Sweet City: Gingerbread Lane is product of chef's year-long passion | Food | Pittsburgh | Pittsburgh City Paper

Sweet City: Gingerbread Lane is product of chef's year-long passion

"When I come home at the end of the day, I whip up a bowl of icing."

Jon Lovitch, artist behind Station Square's Gingerbread Lane
Jon Lovitch, artist behind Station Square's Gingerbread Lane
A carousel on Gingerbread Lane is made entirely of icing and candy.

Some people do yoga. Some meditate.

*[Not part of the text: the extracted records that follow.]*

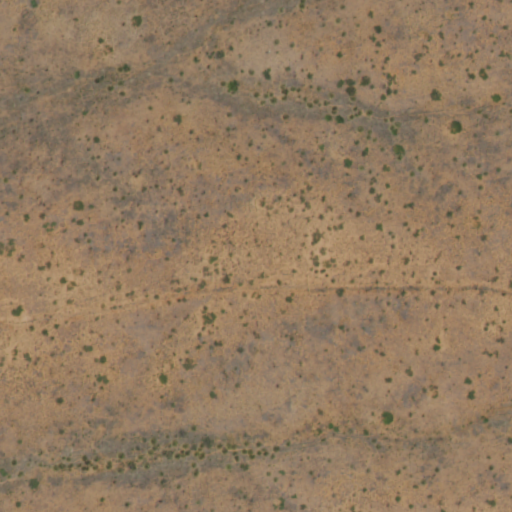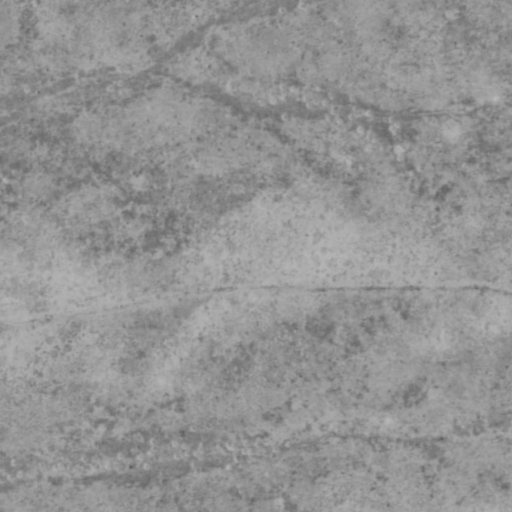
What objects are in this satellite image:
road: (253, 304)
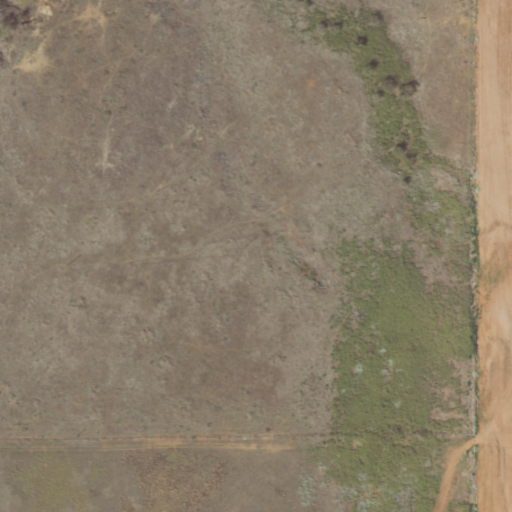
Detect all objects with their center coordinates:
road: (485, 256)
road: (501, 379)
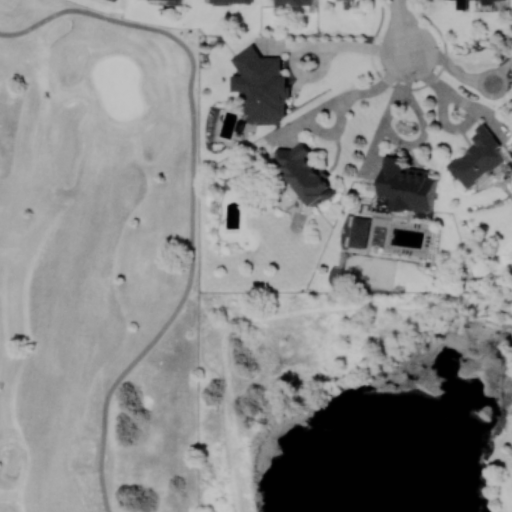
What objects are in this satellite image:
building: (233, 1)
building: (488, 1)
building: (175, 2)
building: (294, 2)
building: (463, 4)
road: (403, 27)
road: (337, 45)
road: (463, 73)
building: (262, 85)
road: (330, 103)
road: (469, 105)
building: (480, 157)
building: (305, 172)
building: (407, 185)
road: (192, 193)
building: (359, 232)
park: (97, 261)
park: (354, 401)
dam: (242, 462)
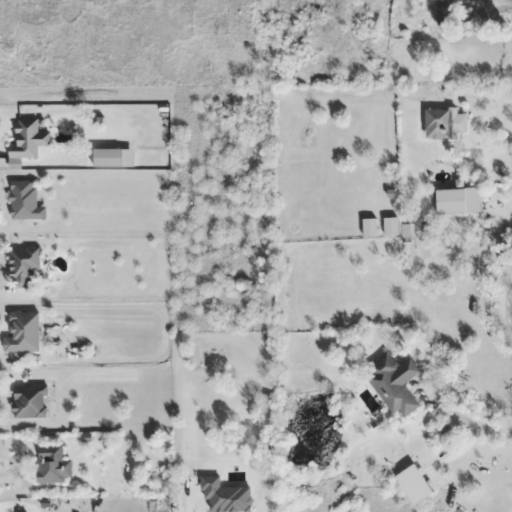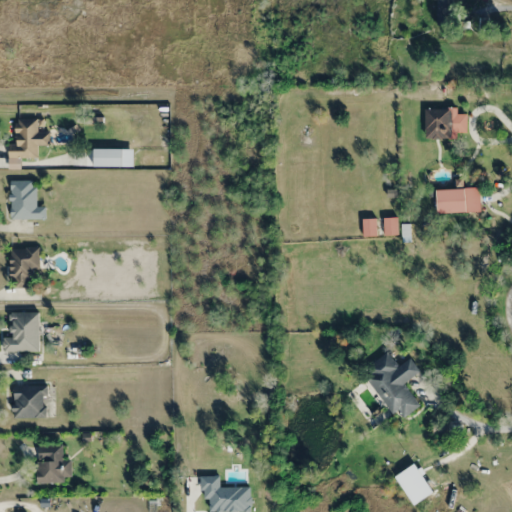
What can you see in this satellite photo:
building: (441, 4)
building: (455, 122)
building: (27, 139)
building: (24, 201)
building: (22, 265)
building: (23, 332)
building: (393, 382)
building: (29, 401)
building: (51, 464)
building: (22, 511)
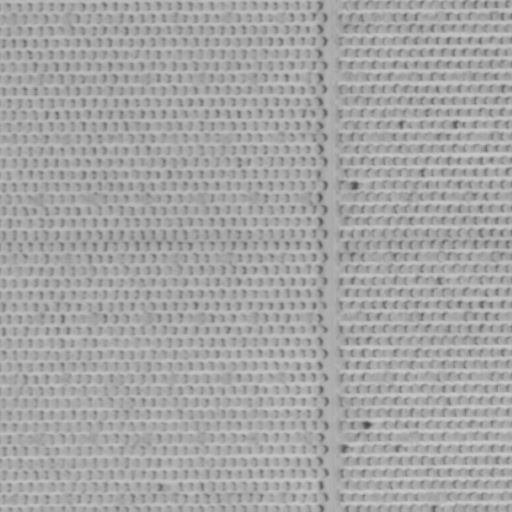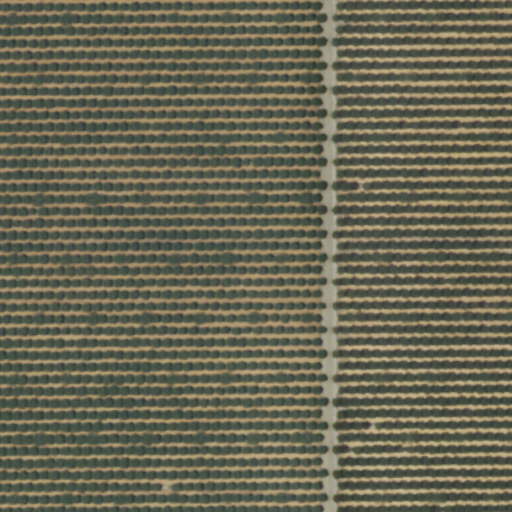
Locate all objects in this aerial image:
crop: (255, 255)
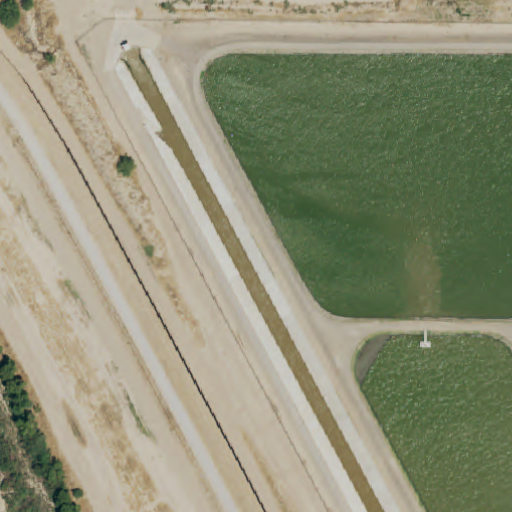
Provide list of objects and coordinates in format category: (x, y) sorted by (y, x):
river: (26, 460)
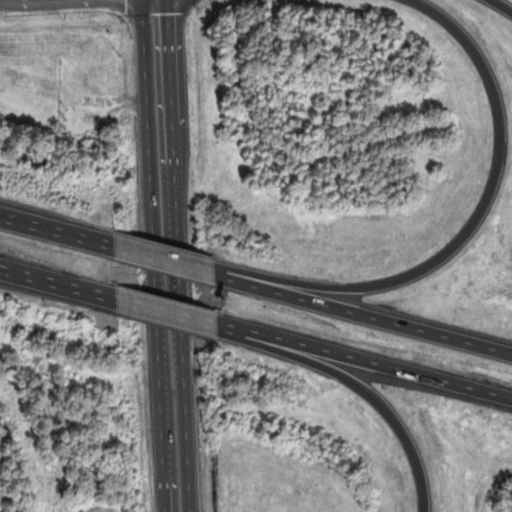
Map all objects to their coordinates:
road: (503, 5)
road: (467, 229)
road: (58, 233)
road: (169, 256)
road: (151, 259)
road: (200, 262)
road: (200, 272)
road: (58, 279)
road: (166, 308)
road: (363, 314)
road: (364, 359)
road: (354, 383)
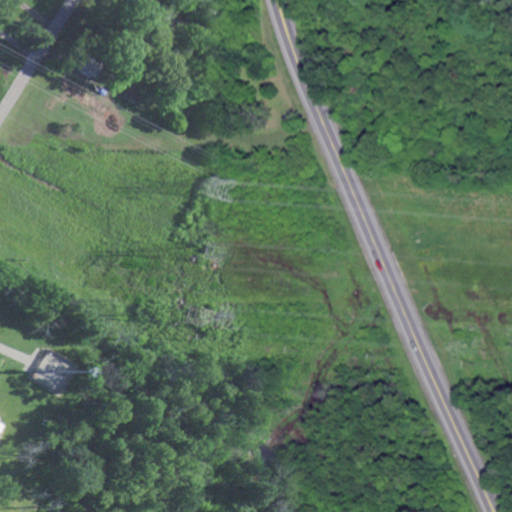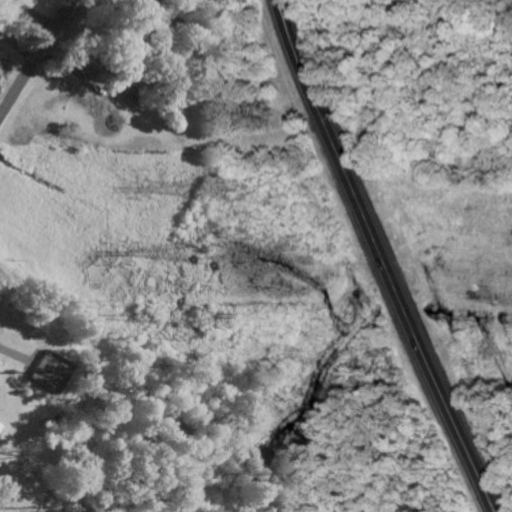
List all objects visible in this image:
building: (192, 7)
building: (163, 14)
building: (163, 14)
road: (36, 58)
building: (85, 63)
building: (85, 64)
building: (132, 93)
power tower: (223, 187)
power tower: (206, 250)
road: (382, 256)
power tower: (188, 314)
road: (7, 351)
building: (58, 418)
building: (46, 424)
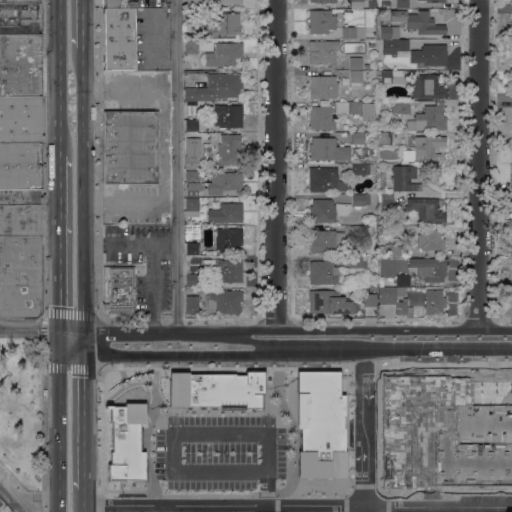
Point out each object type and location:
building: (510, 0)
building: (19, 1)
building: (191, 1)
building: (228, 1)
building: (320, 1)
building: (322, 1)
building: (436, 1)
building: (194, 2)
building: (230, 2)
building: (354, 3)
building: (356, 3)
building: (385, 3)
building: (401, 3)
building: (402, 3)
building: (430, 3)
building: (118, 4)
building: (22, 18)
building: (191, 18)
building: (320, 20)
building: (320, 21)
building: (417, 21)
building: (417, 21)
building: (224, 22)
building: (223, 24)
building: (352, 31)
building: (353, 32)
building: (389, 32)
building: (116, 34)
road: (83, 36)
building: (118, 39)
building: (391, 40)
building: (190, 46)
building: (395, 46)
building: (191, 47)
building: (511, 50)
building: (322, 51)
building: (323, 51)
building: (221, 52)
building: (224, 54)
building: (428, 54)
building: (429, 55)
building: (355, 63)
building: (22, 64)
road: (60, 65)
building: (354, 69)
building: (397, 76)
building: (355, 77)
building: (385, 81)
building: (321, 86)
building: (216, 87)
building: (323, 87)
building: (426, 87)
building: (427, 87)
building: (218, 88)
building: (439, 102)
building: (341, 107)
building: (399, 107)
building: (401, 107)
building: (355, 108)
building: (362, 109)
building: (228, 115)
building: (228, 116)
building: (433, 116)
building: (319, 117)
building: (321, 118)
building: (22, 119)
building: (428, 119)
building: (190, 125)
building: (383, 137)
building: (358, 138)
building: (385, 138)
building: (128, 146)
road: (163, 146)
building: (130, 147)
building: (228, 148)
building: (229, 148)
building: (424, 148)
building: (189, 149)
building: (326, 149)
building: (327, 149)
building: (425, 149)
building: (191, 151)
building: (19, 159)
road: (275, 164)
road: (477, 164)
building: (22, 166)
road: (176, 166)
building: (359, 168)
building: (359, 169)
building: (191, 175)
building: (402, 177)
building: (402, 177)
building: (510, 177)
building: (323, 178)
building: (324, 179)
building: (224, 182)
building: (231, 182)
building: (194, 184)
building: (191, 188)
building: (20, 197)
building: (356, 199)
building: (360, 199)
building: (387, 202)
road: (83, 204)
building: (192, 204)
building: (190, 206)
building: (426, 208)
building: (511, 208)
building: (326, 209)
building: (426, 209)
building: (327, 210)
building: (224, 212)
building: (226, 213)
building: (20, 219)
road: (59, 230)
building: (359, 230)
building: (191, 231)
building: (381, 231)
building: (227, 238)
building: (228, 238)
building: (429, 239)
building: (325, 240)
building: (430, 240)
building: (326, 241)
road: (163, 243)
building: (190, 247)
building: (192, 248)
building: (395, 249)
building: (381, 250)
building: (209, 251)
road: (150, 259)
building: (357, 262)
building: (427, 268)
building: (429, 268)
building: (511, 268)
building: (228, 270)
building: (230, 271)
building: (322, 272)
building: (322, 272)
building: (20, 275)
building: (192, 280)
building: (402, 280)
building: (380, 282)
building: (118, 289)
building: (119, 289)
building: (510, 292)
building: (393, 293)
building: (370, 298)
building: (368, 299)
building: (222, 300)
building: (225, 300)
building: (326, 301)
building: (394, 301)
building: (432, 301)
building: (434, 301)
building: (329, 302)
building: (190, 303)
building: (191, 304)
building: (385, 309)
road: (40, 328)
road: (329, 328)
traffic signals: (59, 330)
traffic signals: (81, 336)
road: (115, 342)
road: (272, 342)
road: (441, 348)
road: (259, 354)
road: (315, 387)
building: (441, 404)
park: (20, 410)
road: (82, 411)
road: (58, 420)
building: (446, 431)
building: (191, 437)
building: (193, 437)
road: (84, 500)
road: (442, 502)
road: (305, 503)
road: (373, 507)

Chef Jon Lovitch bakes gingerbread houses after especially stressful days at work. 

"When I come home at the end of the day, I whip up a bowl of icing," says the 36-year-old consultant for the hotel industry. "By the time I'm stressed out over the gingerbread house, I'll have forgotten about work." 

For 19 years, Lovitch has been whipping up such batches year-round, culminating in an annual holiday display he's named "Gingerbread Lane." This year's creation, which can be viewed at Station Square, features 142 gingerbread structures, including storefronts for a pierogi shop and an eggnog distillery, as well as a railroad, a subway system and the essentials a town needs to function, such as a municipal hall, school and fire department. The largest of the structures, the Plum Pudding Hotel — made out of 7,104 "bricks" of licorice — overlooks it all while Santa's elaborate workshop hides in the mountains behind the town. 

All told, the display includes 1,600 pounds of icing, 400 pounds of candy and 370 pounds of gingerbread, says Lovitch, who moved to Pittsburgh with his wife six years ago.

He builds all of it by hand, baking the gingerbread and molding the icing into the forms he wants. That's different from many professionally styled gingerbread houses on display at this time of year, he says, recalling the first time he entered a competition at age 17 in his hometown of Kansas City, Mo. 

Although he placed third, he says, "I quickly grew to hate the other gingerbread-house competitors." They used power tools — jigsaws and sanders — and got creative with the rules. 

The woman who beat him used edible play dough. 

"Who the hell eats play dough?" he says.

Clearing space for the next year's batch of houses (he'll begin whipping them up again in February), Lovitch, as he has every year, will give away each of the gingerbread houses on a first-come, first-served basis on the last day of the show, Jan. 6.